Melestarikan Mesin Addo-X di JAYA BAYA

Parmi asyik dengan mesin hitung Addo x. (Foto: Sudirman/CoWasJP)

COWASJP.COM – ockquote>

C a T a T a N: Sudirman

----------------------------------

KREK…. Krek bunyi ini itu frekuensinya terdakang cepat, lambat, dan berhenti. Lalu tak lama kemudian berbunyi lagi dengan nada yang sama. Itulah suara mesin hitung merk Addo-X, yang masih digunakan oleh kasir Majalah Mingguan berbahasa Jawa yang terbit di Surabaya.

Mesin hitung langkah ini dibuat sekitar tahun 1935-an di negeri Kincir Angin Belanda. Mesin hitung Addo-X beratnya  5 Kg. Sejak Adoo-X jadi penghuni abadi di Jaya Baya tak pernah rusak. Selama dipakai hanya diservis saja. “ Enak pakai mesin hitung ini tidak pernah rewel. Kalau hasil print tidak terang cukup mengganti pita mesin ketik biasa”, kata Bu Suparmi, seorang kasir di majalah ini.

Menurut Bu Parmi, tukang servis mesin ini sulit dicari. Dulu kalau servis dibawa ke  kawasan Jalan  Petemon. Di sana ada servis mesin ketik dan mesin hitung manual. “ Sekarang tempat servisnya sudah ngak ada”, katanya.

adoxkCsGh.jpg

Mesin hitung Addo x buatan Belanda. (Foto: Sudirman/CoWasJP)

Sarana kerja di majalah tersebut yang masih ada  tinggal mesin hitung merk Oliverti. Mesin merk ini umurnya lebih muda dari mesin hitung Addo-X. Namun demikian alat  jenis ini sudah masuk kategori langkah. Di sana masih ada beberapa  mesin ketik manual. “Alat kerja di sini sudah saat nya untuk dipindahkan ke museum pers,’’ ujar seorang tamu yang pernah sowan ke dapur Jaya Baya.

Sementara di devisi pemasaran , keuangan, dan akunting sudah menggunakan computer. Sedangkan untuk mencetak label, laporan dan lain-lain masih menggunakan printer doot metric. Semua personil di perusahaan media cetak di sini  usianya lebih dari 55 tahun. 

Proses packing majalah di majalah ini juga masih dikerjakan secara manual. Majalah yang terbit setiap minggu sekali tersebut dipacking dengan menggunakan tali rafia dan lak ban berwarna coklat.

packingZELsa.jpg

Pengerjaan packing majalah pun masih manual.(Foto: Sudirman/CoWasJP)

BAGIAN DATA |
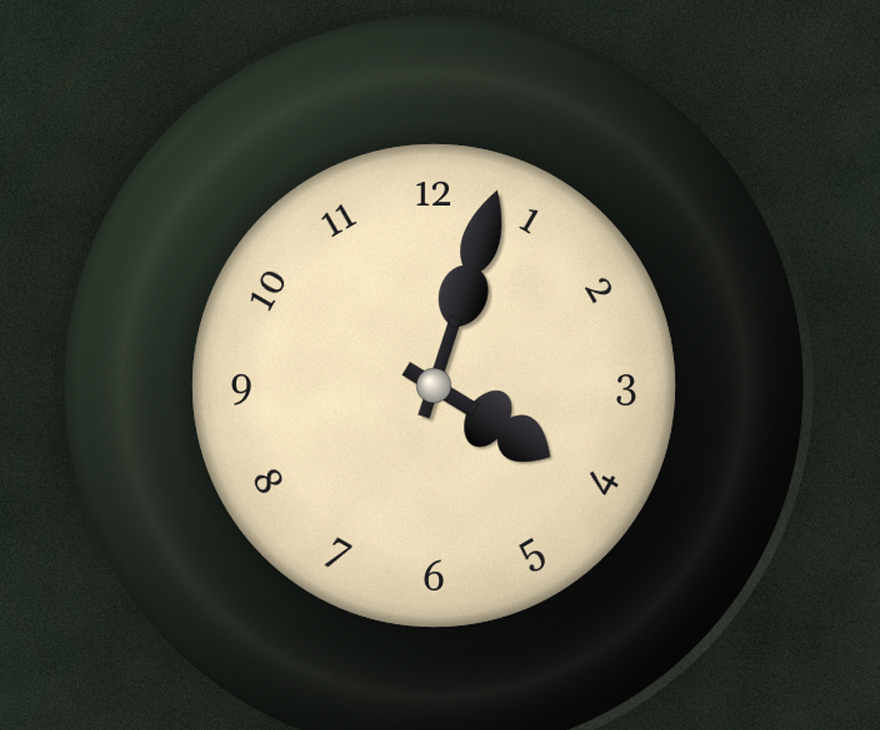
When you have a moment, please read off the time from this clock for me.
4:03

DESKRIPSI LATIHAN | Tuliskan ulang tanpa perubahan bagian artikel tentang mesin hitung Addo-X, mulai dari "Melestarikan Mesin Addo-X" dan berakhir pada "di majalah ini.".

HASIL YANG BENAR |
Melestarikan Mesin Addo-X di JAYA BAYA

Parmi asyik dengan mesin hitung Addo x. (Foto: Sudirman/CoWasJP)

COWASJP.COM – ockquote>

C a T a T a N: Sudirman

----------------------------------

KREK…. Krek bunyi ini itu frekuensinya terdakang cepat, lambat, dan berhenti. Lalu tak lama kemudian berbunyi lagi dengan nada yang sama. Itulah suara mesin hitung merk Addo-X, yang masih digunakan oleh kasir Majalah Mingguan berbahasa Jawa yang terbit di Surabaya.

Mesin hitung langkah ini dibuat sekitar tahun 1935-an di negeri Kincir Angin Belanda. Mesin hitung Addo-X beratnya  5 Kg. Sejak Adoo-X jadi penghuni abadi di Jaya Baya tak pernah rusak. Selama dipakai hanya diservis saja. “ Enak pakai mesin hitung ini tidak pernah rewel. Kalau hasil print tidak terang cukup mengganti pita mesin ketik biasa”, kata Bu Suparmi, seorang kasir di majalah ini.